- **SELECTED EXCERPT**:
---

A Case Study in Redirecting Restricted Funds for the Greatest Impact
The Harvey L. and Maud C. Sorensen Foundation
The Harvey L. and Maud C. Sorensen Foundation was established in the will of Harvey Sorensen in 1962. Six organizations were designated to receive support every year in perpetuity. Two of these organizations over time had been acquired by large conglomerates, subsequently renamed, and drifted from their original missions. In 2019, the trustees sought a more impactful way to honor Harvey Sorensen’s desire to support children’s health.
Fortunately, the terms of the trust provided the trustees with the legal authority to pursue other means for distributing restricted funds in accordance with the founder’s wishes. At the board’s request, Kramer, Blum and Associates, Inc. (KBA) conducted an environmental scan to identify the areas of greatest need within children’s health. KBA presented to the trustees three possibilities: 1. Mental health; 2. Childhood obesity; and 3. Early child development. The trustees agreed that they were interested in exploring ways to support children’s mental health.
After consulting with numerous experts in the field and conducting further research, KBA, in turn, presented the trustees with three recommendations to use the Foundation’s restricted funds to effect positive change in children’s mental health:
Option 1: Address the mental health workforce shortage & establish the Sorensen Foundation Scholarship for Master of Social Work students who demonstrate a commitment to pursuing careers providing mental health services to children and teens.

---

- **DESCRIPTION OF THE TASK**: Write out the part of the case study on restricted funds that begins at the words "Fortunately, the terms" and ends after the words "children’s mental health.". The lines that come next were taken from a separate source.

- **Collected data**:

---

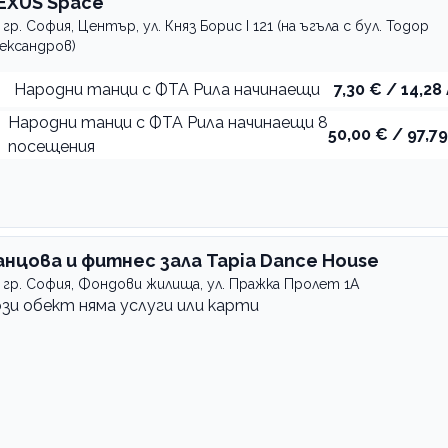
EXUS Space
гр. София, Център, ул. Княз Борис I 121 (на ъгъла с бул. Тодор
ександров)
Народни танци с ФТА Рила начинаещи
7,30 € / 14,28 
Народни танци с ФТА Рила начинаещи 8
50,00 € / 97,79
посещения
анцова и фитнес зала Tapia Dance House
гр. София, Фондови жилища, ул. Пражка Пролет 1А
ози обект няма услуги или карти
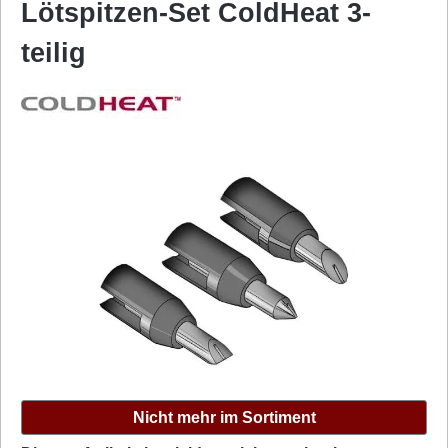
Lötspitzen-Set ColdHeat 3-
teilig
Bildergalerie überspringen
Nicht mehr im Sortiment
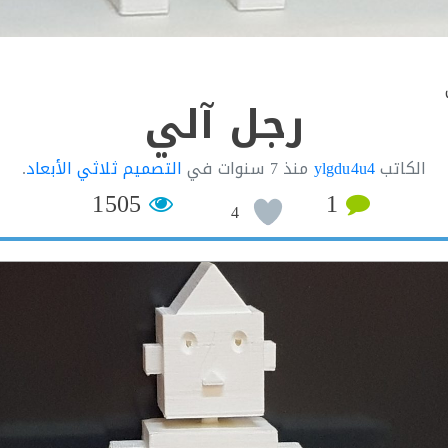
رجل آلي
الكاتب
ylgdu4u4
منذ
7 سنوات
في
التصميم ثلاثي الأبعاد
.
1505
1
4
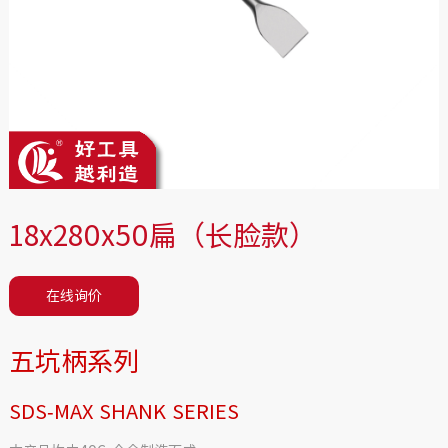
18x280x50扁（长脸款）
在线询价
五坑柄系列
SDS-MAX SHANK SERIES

---

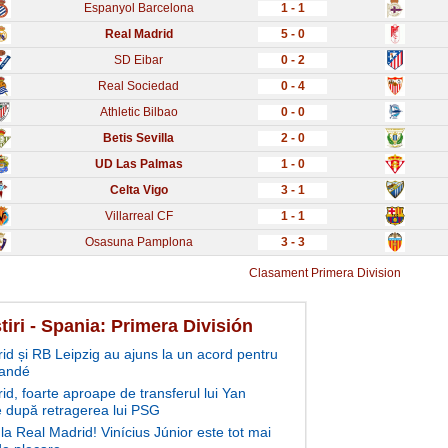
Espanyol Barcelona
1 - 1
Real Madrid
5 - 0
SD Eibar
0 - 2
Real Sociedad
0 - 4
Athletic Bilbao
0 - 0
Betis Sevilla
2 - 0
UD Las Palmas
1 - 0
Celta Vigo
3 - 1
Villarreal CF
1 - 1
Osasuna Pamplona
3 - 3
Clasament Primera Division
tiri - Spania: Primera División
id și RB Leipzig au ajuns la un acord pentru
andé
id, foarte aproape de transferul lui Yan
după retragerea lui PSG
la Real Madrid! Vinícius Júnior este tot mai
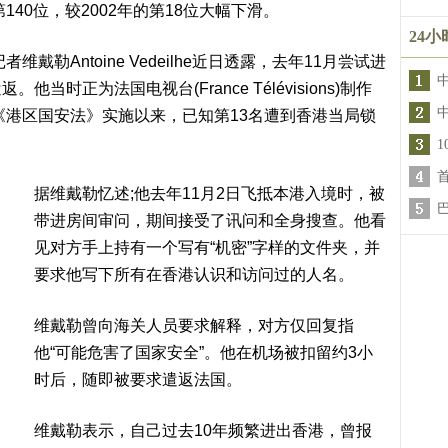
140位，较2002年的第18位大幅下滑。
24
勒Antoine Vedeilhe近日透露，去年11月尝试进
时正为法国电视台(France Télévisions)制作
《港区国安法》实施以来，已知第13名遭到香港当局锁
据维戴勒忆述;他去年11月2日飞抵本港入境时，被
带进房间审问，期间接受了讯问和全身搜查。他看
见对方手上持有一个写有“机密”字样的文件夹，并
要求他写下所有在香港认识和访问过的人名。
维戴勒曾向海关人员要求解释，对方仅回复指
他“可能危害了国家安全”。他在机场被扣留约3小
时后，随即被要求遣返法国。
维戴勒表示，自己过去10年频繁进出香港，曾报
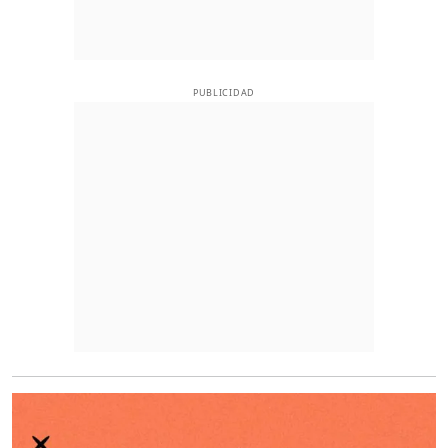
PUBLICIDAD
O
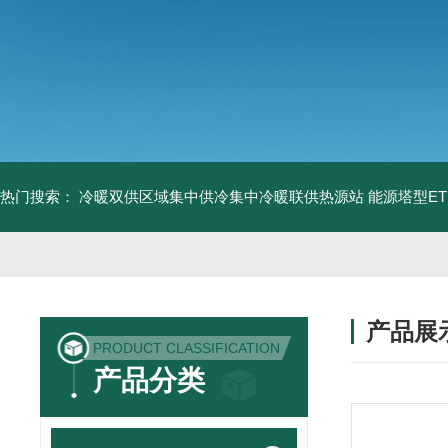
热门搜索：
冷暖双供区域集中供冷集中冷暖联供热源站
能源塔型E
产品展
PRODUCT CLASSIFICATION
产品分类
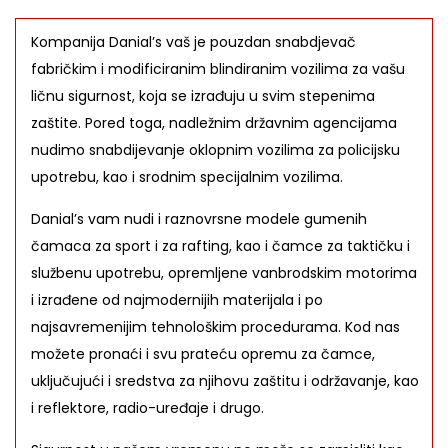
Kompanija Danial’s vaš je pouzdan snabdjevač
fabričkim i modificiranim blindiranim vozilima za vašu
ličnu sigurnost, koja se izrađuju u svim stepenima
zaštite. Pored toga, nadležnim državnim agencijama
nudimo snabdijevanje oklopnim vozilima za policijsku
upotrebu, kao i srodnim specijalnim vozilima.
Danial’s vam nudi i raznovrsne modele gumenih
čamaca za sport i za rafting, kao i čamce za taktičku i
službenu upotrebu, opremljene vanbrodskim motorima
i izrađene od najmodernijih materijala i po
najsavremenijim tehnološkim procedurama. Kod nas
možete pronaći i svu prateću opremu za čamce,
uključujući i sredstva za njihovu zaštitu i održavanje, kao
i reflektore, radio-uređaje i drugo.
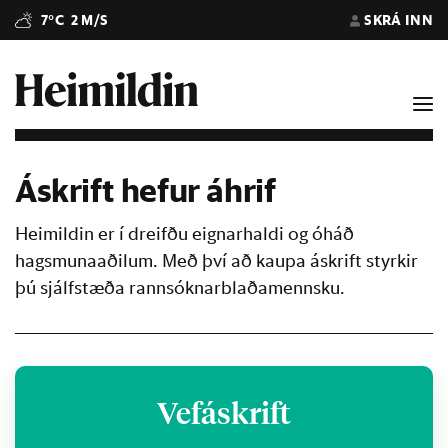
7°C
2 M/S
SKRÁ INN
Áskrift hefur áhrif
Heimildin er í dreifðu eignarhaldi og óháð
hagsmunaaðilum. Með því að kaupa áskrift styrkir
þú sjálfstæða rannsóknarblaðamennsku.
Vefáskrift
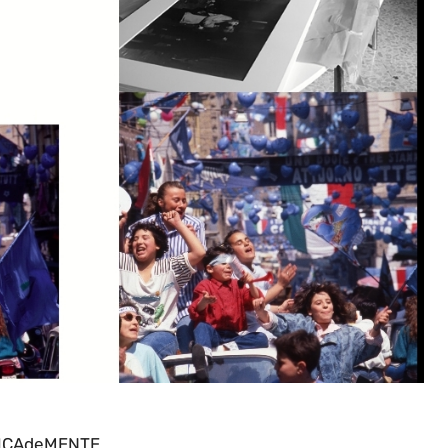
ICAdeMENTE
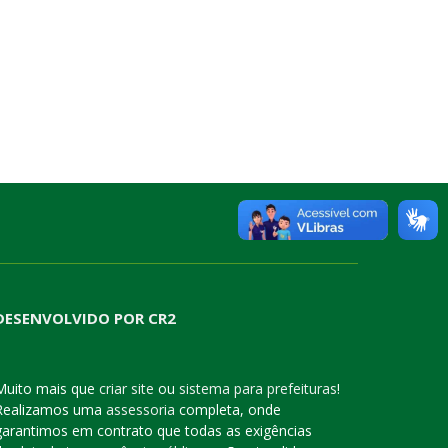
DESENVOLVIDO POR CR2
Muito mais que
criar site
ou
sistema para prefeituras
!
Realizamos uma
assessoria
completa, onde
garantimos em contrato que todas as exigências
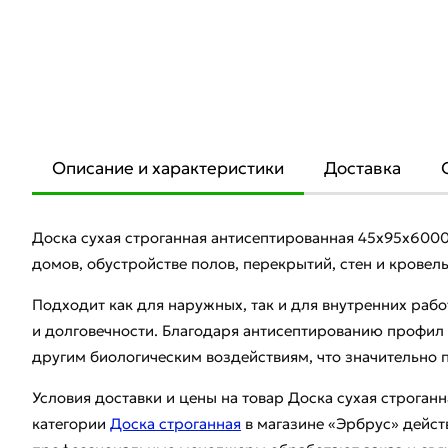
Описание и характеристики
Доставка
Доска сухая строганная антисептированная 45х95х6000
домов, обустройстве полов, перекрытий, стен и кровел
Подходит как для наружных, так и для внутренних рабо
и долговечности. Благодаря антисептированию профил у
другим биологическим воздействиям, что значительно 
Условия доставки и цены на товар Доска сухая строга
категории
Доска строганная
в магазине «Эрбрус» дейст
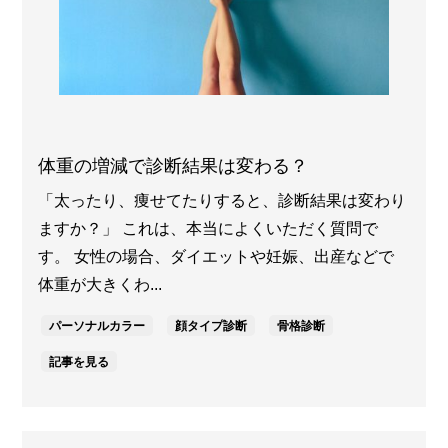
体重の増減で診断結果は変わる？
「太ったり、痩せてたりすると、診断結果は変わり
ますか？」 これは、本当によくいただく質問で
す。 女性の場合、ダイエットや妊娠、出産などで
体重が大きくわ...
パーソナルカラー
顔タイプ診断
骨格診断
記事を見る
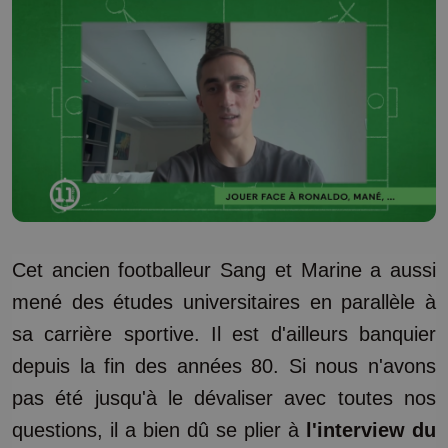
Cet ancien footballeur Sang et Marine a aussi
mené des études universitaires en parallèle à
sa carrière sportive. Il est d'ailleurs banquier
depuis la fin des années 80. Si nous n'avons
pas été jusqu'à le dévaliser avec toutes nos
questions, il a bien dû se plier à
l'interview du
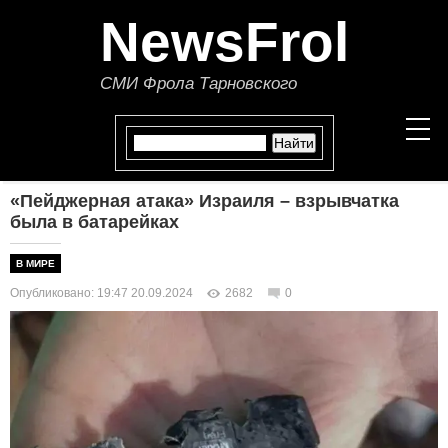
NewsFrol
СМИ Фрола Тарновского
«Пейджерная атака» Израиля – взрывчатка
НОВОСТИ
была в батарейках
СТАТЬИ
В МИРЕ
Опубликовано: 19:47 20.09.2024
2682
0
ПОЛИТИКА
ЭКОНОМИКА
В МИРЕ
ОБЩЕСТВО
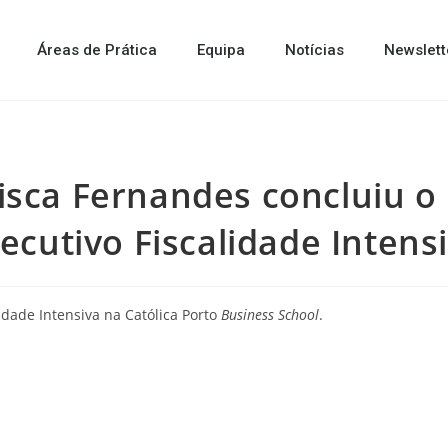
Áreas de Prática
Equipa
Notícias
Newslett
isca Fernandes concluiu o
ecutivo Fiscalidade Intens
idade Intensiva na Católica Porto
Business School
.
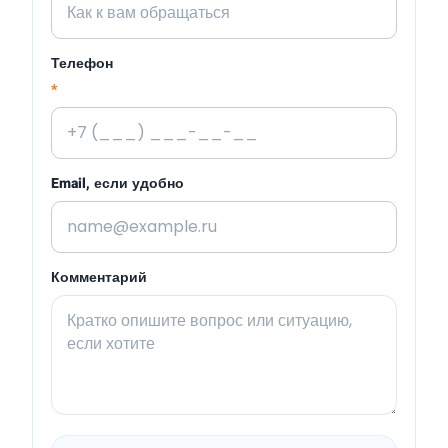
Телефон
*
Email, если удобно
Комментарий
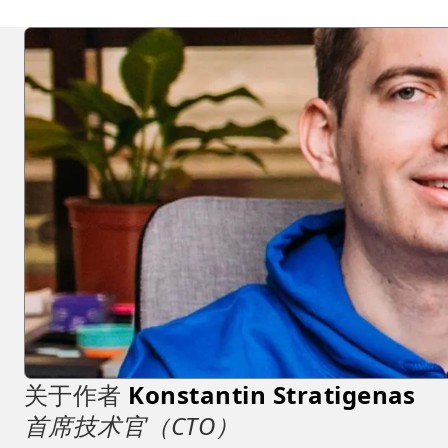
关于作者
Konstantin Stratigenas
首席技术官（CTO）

---

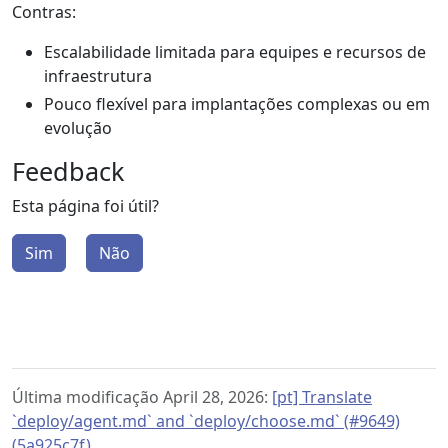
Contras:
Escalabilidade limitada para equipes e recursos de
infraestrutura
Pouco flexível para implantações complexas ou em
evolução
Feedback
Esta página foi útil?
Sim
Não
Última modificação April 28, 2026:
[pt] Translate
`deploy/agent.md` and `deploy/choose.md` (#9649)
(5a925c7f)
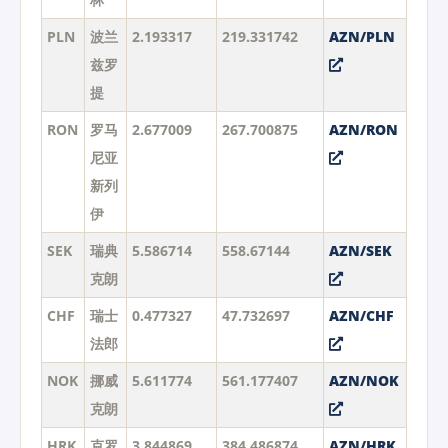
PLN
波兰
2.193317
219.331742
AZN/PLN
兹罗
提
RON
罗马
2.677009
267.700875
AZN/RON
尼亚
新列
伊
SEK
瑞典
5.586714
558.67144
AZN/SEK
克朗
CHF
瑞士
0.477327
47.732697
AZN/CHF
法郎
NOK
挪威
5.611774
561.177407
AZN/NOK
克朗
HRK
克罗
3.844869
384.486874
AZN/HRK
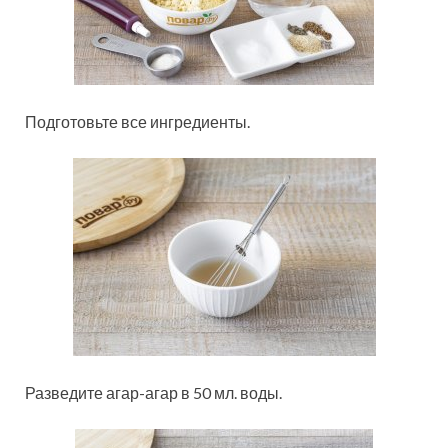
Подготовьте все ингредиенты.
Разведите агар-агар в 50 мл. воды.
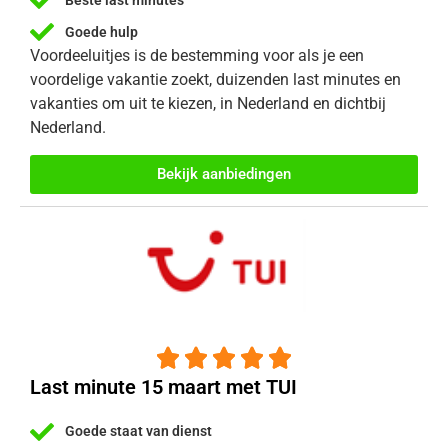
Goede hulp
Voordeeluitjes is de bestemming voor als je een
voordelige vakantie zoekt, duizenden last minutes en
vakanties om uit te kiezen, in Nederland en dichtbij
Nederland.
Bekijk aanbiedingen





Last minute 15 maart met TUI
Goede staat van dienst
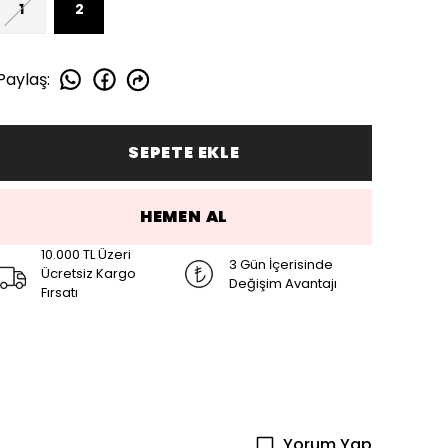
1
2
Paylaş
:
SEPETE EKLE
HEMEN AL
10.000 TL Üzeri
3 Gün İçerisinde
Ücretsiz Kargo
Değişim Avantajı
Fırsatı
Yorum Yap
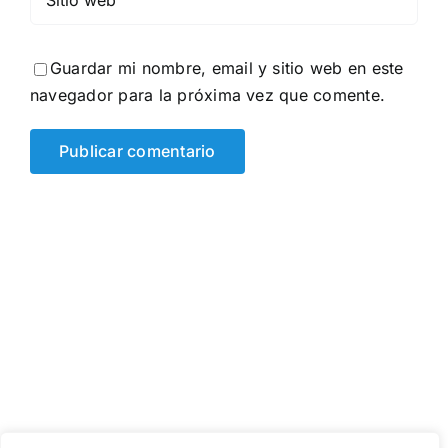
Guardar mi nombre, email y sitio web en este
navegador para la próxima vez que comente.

---

- **ANSWER SPACE**:
Fortunately, the terms of the trust provided the trustees with the legal authority to pursue other means for distributing restricted funds in accordance with the founder’s wishes. At the board’s request, Kramer, Blum and Associates, Inc. (KBA) conducted an environmental scan to identify the areas of greatest need within children’s health. KBA presented to the trustees three possibilities: 1. Mental health; 2. Childhood obesity; and 3. Early child development. The trustees agreed that they were interested in exploring ways to support children’s mental health.